## Description of the task
Lines from the line with "6: (180, 165)" to the line with "23: (560, 42)" in the entries below, and only those, must be output exactly, with both ends included.

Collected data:
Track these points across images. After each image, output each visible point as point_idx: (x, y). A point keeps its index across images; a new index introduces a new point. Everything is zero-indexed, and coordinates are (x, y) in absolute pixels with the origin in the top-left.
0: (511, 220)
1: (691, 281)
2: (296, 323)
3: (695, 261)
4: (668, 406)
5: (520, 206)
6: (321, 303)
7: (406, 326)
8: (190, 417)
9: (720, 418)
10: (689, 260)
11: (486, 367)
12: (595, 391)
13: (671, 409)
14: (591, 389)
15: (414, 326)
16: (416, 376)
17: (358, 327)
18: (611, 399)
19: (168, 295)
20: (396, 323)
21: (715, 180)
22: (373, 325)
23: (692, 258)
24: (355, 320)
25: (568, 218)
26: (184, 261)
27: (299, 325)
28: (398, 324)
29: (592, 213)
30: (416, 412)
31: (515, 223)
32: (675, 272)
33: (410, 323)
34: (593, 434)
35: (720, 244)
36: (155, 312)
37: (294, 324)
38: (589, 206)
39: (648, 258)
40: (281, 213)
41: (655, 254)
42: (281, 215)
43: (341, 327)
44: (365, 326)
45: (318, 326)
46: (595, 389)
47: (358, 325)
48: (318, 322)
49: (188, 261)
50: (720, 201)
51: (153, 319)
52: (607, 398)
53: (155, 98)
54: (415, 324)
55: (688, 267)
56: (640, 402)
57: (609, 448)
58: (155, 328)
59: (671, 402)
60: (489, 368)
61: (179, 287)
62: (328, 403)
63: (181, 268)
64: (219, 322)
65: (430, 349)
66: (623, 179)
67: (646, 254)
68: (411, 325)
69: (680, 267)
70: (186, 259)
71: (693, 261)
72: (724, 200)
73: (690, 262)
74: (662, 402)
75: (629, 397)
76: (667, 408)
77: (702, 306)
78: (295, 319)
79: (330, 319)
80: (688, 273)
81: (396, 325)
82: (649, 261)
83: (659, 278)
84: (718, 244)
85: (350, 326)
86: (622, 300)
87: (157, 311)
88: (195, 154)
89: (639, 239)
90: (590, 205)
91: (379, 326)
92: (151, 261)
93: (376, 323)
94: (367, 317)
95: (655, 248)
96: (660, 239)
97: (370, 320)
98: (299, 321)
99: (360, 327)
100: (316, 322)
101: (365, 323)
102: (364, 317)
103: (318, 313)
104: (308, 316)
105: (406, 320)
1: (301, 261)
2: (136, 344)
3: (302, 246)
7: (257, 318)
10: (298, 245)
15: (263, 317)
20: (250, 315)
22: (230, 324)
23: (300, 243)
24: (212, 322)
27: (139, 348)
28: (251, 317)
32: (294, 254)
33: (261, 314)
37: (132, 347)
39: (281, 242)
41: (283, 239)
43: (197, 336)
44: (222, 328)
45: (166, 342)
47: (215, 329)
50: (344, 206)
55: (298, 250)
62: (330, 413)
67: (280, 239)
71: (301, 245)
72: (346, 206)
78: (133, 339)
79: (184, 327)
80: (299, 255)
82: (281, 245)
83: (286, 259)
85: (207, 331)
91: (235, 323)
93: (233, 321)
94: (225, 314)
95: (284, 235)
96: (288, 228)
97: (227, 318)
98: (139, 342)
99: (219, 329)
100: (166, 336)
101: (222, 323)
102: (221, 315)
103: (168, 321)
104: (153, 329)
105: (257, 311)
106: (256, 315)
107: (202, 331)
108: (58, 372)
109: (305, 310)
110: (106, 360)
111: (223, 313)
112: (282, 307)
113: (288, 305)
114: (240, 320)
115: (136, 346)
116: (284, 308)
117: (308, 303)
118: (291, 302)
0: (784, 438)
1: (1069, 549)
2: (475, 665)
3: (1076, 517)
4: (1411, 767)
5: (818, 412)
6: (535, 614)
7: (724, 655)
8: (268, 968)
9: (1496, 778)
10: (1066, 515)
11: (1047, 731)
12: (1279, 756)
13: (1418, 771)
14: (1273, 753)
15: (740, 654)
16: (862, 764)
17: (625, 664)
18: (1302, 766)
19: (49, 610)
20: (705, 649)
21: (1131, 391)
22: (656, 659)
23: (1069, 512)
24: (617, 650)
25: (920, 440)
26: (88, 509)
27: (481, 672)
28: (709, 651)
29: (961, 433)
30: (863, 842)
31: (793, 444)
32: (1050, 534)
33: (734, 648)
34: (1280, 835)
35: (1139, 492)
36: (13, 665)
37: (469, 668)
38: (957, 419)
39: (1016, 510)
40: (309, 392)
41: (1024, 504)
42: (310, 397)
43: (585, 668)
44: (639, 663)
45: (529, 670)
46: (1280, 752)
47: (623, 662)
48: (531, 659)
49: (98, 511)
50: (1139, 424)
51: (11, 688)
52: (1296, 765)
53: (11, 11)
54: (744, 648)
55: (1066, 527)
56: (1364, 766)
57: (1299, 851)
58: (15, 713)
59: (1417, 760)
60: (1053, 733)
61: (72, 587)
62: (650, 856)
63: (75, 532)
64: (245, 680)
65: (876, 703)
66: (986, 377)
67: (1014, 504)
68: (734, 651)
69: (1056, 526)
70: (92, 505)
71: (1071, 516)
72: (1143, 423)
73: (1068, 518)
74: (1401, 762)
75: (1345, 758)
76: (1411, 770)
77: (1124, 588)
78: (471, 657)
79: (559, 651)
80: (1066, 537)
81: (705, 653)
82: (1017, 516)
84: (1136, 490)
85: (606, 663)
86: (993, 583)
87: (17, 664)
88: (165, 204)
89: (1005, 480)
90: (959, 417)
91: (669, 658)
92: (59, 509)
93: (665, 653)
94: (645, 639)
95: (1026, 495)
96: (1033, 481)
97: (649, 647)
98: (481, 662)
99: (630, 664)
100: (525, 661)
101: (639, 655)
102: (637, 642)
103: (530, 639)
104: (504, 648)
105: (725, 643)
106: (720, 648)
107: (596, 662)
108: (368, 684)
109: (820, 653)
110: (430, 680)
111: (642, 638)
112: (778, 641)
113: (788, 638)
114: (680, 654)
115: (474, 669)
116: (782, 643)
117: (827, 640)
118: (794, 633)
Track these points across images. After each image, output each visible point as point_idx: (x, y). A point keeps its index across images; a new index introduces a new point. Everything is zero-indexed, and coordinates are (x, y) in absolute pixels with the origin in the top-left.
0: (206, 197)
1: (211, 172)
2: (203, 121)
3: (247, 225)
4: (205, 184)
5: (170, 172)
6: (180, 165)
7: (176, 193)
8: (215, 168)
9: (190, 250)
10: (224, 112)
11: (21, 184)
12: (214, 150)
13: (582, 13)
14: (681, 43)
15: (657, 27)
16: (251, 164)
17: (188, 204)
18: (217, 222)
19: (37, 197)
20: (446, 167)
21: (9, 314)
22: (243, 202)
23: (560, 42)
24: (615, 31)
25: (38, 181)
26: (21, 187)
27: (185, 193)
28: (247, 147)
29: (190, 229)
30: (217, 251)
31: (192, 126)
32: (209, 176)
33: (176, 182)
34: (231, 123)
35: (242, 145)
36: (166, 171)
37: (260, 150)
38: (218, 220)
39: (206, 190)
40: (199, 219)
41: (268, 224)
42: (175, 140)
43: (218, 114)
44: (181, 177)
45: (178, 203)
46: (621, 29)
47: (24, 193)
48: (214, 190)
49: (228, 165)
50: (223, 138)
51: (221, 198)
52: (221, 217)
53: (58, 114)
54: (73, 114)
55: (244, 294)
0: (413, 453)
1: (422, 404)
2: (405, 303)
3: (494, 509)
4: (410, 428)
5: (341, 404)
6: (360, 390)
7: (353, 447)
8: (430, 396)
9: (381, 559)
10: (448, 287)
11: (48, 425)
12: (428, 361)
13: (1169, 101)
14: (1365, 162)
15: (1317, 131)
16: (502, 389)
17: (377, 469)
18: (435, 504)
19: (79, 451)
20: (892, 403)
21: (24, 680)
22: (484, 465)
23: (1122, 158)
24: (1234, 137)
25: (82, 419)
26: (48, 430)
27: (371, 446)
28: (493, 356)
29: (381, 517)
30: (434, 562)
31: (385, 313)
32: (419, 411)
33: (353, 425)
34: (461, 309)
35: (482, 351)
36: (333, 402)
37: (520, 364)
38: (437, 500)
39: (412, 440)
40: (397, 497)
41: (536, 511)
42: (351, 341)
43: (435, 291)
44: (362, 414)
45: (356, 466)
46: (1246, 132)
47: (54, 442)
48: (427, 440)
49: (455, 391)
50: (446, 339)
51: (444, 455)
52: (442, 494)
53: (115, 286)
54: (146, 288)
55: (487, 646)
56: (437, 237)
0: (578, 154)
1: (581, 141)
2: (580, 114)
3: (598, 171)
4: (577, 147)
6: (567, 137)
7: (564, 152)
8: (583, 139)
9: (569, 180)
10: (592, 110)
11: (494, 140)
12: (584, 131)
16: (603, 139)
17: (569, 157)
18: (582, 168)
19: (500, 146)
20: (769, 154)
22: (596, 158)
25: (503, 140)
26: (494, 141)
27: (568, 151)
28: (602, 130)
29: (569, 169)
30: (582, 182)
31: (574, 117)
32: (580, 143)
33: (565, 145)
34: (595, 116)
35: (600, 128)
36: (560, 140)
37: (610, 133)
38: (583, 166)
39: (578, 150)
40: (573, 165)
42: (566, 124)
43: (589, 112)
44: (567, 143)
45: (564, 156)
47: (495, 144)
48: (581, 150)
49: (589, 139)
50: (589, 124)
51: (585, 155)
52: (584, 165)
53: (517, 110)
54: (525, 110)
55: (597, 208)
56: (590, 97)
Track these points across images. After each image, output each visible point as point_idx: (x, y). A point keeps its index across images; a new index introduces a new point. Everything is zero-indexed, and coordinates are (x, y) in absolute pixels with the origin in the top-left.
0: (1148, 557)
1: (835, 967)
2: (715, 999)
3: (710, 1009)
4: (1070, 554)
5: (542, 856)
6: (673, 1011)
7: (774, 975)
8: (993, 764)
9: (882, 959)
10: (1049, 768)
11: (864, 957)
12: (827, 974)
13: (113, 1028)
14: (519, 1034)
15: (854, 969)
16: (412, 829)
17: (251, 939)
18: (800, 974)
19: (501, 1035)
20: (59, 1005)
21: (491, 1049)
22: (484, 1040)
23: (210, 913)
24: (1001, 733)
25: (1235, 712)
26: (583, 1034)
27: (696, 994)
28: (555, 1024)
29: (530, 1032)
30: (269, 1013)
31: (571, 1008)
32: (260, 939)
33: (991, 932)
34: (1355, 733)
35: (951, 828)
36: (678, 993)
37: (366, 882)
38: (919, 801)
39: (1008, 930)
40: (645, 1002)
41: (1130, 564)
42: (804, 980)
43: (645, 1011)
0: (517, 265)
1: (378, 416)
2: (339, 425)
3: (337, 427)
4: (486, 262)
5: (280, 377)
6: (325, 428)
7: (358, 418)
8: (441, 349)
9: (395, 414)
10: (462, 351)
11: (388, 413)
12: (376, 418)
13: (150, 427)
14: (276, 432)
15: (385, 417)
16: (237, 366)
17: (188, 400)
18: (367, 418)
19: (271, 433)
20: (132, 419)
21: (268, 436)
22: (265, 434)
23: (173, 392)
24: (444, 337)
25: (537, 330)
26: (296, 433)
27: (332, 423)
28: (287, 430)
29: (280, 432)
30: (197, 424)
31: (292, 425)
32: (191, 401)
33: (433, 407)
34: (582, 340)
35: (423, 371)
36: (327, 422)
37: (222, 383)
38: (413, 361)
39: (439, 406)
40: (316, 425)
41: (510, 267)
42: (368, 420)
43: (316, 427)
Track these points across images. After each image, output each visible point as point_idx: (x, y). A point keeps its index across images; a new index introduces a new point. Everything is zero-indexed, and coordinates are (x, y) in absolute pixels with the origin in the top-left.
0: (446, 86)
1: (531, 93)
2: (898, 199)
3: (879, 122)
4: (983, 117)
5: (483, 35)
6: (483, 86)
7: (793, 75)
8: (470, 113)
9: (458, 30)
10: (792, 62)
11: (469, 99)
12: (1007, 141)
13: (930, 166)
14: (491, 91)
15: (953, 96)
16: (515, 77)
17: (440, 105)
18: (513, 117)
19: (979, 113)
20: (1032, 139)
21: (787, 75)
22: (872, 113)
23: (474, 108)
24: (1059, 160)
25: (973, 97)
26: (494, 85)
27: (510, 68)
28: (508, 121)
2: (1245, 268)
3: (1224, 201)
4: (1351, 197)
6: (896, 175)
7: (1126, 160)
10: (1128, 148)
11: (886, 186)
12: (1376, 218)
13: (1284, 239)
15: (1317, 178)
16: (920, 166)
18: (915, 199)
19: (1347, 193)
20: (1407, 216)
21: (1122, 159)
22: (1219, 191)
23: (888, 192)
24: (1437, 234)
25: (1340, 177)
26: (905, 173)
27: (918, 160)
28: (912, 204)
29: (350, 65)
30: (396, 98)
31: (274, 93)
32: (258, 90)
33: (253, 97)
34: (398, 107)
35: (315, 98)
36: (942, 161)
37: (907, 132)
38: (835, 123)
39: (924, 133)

## Expected output
6: (180, 165)
7: (176, 193)
8: (215, 168)
9: (190, 250)
10: (224, 112)
11: (21, 184)
12: (214, 150)
13: (582, 13)
14: (681, 43)
15: (657, 27)
16: (251, 164)
17: (188, 204)
18: (217, 222)
19: (37, 197)
20: (446, 167)
21: (9, 314)
22: (243, 202)
23: (560, 42)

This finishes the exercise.